As I have suggested in relation to the exhibition Pioneros: Building Cuba’s Socialist Childhood, all of these objects reveal a politicized material culture defined by the state’s infiltration of the domestic sphere.[1] This politicization is observed much more directly, if possible, in the awards, invitations, and certificates granted to PCC militants; to members of the army, the militia, and the CDRs; to outstanding, overachieving, or internationalist workers; to students of merit; and to any other individuals identified as the political vanguard of Cuban socialist society. These medals and awards are essential to understanding the mechanisms through which the Cuban totalitarianism was legitimized and finally transformed into the single party system and market economy that now organizes life in the country. Once proudly treasured by their recipients, they are now sold in the Plaza de Armas and other markets of vintage souvenir trinkets as mementos of a past that preceded the decriminalization of the U.S. dollar and the development of international tourism.

This effort to document the material dynamics of Cuba’s most recent past, which drives the Cuba Material collection, both benefits from and competes with the dismantling of the materiality of socialism that has been occurring in recent years on the island. These material residues, which continue to crowd domestic spaces, now for sale in real and virtual secondhand markets or used to decorate paladares (or privately owned restaurants), are one of the most important resources we, as researchers, have to document and understand the Cuban state socialist regime.

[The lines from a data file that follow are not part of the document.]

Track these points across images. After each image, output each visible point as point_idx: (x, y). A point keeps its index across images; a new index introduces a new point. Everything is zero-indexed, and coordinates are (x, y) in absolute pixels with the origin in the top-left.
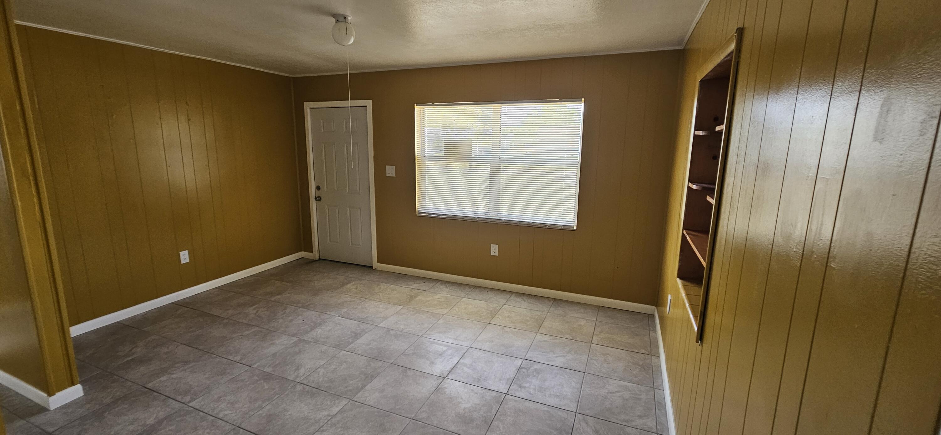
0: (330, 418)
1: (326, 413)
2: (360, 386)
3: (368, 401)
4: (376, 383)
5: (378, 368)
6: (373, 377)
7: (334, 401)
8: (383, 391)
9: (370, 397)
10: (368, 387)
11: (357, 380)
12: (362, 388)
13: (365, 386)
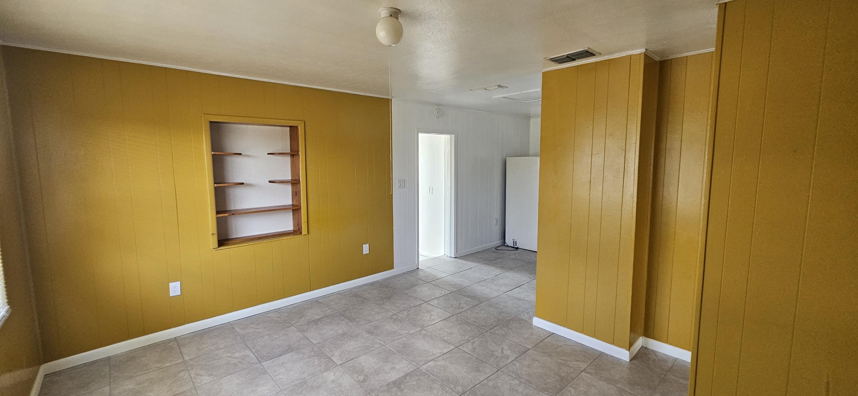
0: (436, 359)
1: (438, 363)
2: (408, 377)
3: (406, 364)
4: (394, 376)
5: (385, 391)
6: (394, 383)
7: (431, 370)
8: (392, 368)
9: (404, 366)
10: (402, 374)
11: (408, 384)
12: (407, 375)
13: (403, 376)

Near the State Theater in Prague, halfway between the Wenceslas Square and the Old Town Astronomical Clock, in a wing of the second floor of a majestic building, is the Czech Museum of Communism, one of many museums of its kind erected in the metropolises of Eastern Europe. Much criticized by academics, this dusty depository of old objects--Manichaean and surreal, mercantilist and mournful--is almost all that remains of a country that disappeared after the fall of the Berlin Wall and whose capital now prospers, invigorated by the touristic appeal of its Gothic architecture and interwar modernist buildings. I want to think that the digital archive Cuba Material and the boxes and albums that fill the closets in New Jersey and Havana where I keep the homonymous collection are the seeds of a future Museum of Cuban Socialism. While this project solidifies, these objects remind us that Icarus, besides being a mythological character, was also a Hungarian bus that circulated in Cuba, and that beans were not always sold in bulk at Cuban stores.

 

A version of this text was published in Art OnCuba 13 (2016): 82-85.

[1] On September 17, 2015, Parsons School of Design unveiled this exposition, curated by María A. Cabrera Arús and Meyken Barreto in the Arnold and Sheila Aronson Gallery.

 

 

Foto: “Havana family celebrating the arrival of La Caravana de Libertad (The Caravan of Freedom) to Havana, with Fidel Castro at the head of the rebel army." January 8, 1959. Photo from the author’s personal collection.